*What the exercise asks*. Provide only the number of lines below that contain the word "sobrecarga".

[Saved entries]
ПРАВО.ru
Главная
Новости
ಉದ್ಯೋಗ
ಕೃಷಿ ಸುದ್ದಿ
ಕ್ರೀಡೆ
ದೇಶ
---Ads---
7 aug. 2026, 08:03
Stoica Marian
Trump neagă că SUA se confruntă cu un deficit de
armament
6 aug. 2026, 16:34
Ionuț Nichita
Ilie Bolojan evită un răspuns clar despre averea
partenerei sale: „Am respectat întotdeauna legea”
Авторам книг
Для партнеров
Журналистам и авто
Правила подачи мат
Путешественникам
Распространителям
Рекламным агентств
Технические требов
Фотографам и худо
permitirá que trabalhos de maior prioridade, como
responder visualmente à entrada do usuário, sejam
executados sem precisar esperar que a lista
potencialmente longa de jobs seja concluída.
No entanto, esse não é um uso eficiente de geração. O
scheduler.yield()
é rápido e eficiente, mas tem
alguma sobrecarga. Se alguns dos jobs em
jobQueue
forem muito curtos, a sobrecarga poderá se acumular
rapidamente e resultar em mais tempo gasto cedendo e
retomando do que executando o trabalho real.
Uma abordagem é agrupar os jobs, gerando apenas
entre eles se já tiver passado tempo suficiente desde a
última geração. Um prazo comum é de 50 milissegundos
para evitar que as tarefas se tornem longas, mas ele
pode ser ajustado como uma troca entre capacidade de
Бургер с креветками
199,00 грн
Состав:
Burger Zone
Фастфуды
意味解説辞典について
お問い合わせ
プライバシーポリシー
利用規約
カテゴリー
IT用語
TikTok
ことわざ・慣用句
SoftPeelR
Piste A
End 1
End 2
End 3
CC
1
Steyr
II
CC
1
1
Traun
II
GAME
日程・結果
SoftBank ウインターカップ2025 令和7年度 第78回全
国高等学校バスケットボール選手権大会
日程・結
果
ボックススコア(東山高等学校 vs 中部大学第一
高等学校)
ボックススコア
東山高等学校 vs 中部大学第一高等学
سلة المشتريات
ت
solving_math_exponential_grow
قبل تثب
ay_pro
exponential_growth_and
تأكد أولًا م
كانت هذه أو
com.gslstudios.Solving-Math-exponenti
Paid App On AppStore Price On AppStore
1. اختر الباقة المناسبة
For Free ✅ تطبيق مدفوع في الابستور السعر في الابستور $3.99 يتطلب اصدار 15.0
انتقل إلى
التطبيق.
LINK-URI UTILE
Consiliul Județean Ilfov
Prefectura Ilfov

*Response to the task*. 2